[Edited] Question: How does the code in the example Option 2 (bottom of page) match an input string with whitespace chars., without explicitly defining the whitespace chars in the regex (I assume it must be doing so somehow, or else it would not find a match, and produce the correct output - I just don't know what it is)
Program Structure: Given an input string of HTML text (per examples A & B below) extract the Youtube URL from the embedded HTML text, and then print the url in the specified format.
These are the 2 HTML input strings used to test the function parse(s):
Ex. A:
<iframe src="https://www.youtube.com/embed/xvFZjo5PgG0"></iframe>
Ex. B:
<iframe width="560" height="315" src="https://www.youtube.com/embed/xvFZjo5PgG0" title="YouTube video player" frameborder="0" allow="accelerometer; autoplay; clipboard-write; encrypted-media; gyroscope; picture-in-picture" allowfullscreen></iframe>
The URL's found within these HTML strings (above) can be in any of the 3 formats below, whereby the regex should be able to optionally match either: "http://", "https://" or "https://www"

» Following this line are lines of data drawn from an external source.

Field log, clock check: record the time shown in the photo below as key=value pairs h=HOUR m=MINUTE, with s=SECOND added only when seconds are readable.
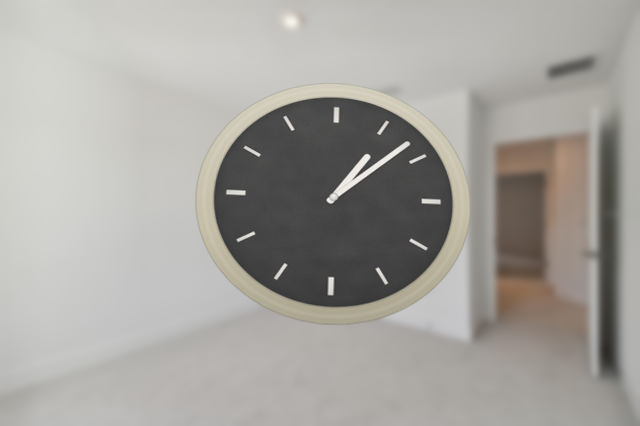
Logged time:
h=1 m=8
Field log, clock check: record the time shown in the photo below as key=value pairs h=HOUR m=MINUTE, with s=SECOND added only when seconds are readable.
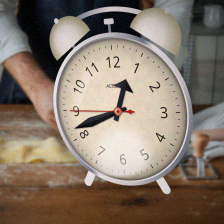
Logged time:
h=12 m=41 s=45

http://youtube.com/embed/xvFZjo5PgG0
https://youtube.com/embed/xvFZjo5PgG0
https://www.youtube.com/embed/xvFZjo5PgG0
Both input strings (Ex.A & Ex.B) should produce the following output when passed to parse(s):
https://youtu.be/xvFZjo5PgG0
Option 1: Per below, this solution code correctly returns the expected output when passing the specified input strings to parse(s). Further, in order to handle whitespace in the HTML input string, this solution uses the str.replace( ) function to clean the input directly, by replacing all "whitespace" chars such as the space in between "<iframe src".... Therefore, I do not define the whitespace chars in the regex, because they've cleaned from the input.
import re
def main():
print(parse(input("HTML: ").replace(" ","")))
def parse(s):
if matches := re.search(r"^(?:<iframe[=\w\"]*src=)?\"(?:https?://)(?:www\.)?youtube\.com/embed/(\w*)\"(?:[\w=\";-]*></iframe>)?$", s):
id = matches.group(1)
url = f"https://youtu.be/{id}"
return url
if __name__ == "__main__":
main()
Option 2: This solution also produces the correct output when passing the input string (Ex. A or Ex. B above) to parse(s). However, in this solution there is no explicit handling of whitespace chars either by cleaning the input string (as in Option 1), or explicitly defining whitespace chars in the regex. Yet, it must be doing so somehow, as it still correctly matches the string, which has whitespace chars.
import re
def main():
print(parse(input("HTML: ")))
def parse(s):
if matches := re.search(r"(?:<iframe[=\w\"]*src=)?\"(?:https?://)(?:www\.)?youtube\.com/embed/(\w*)\"([\w=\";-]*></iframe>)?", s):
id = matches.group(1)
url = f"https://youtu.be/{id}"
return url
if __name__ == "__main__":
main()
In summary, once more, how does Option 2 (above) find a match (when passed either string Ex. A or Ex. B) and produce the correct output, considering there is no explicit handling of whitespace chars?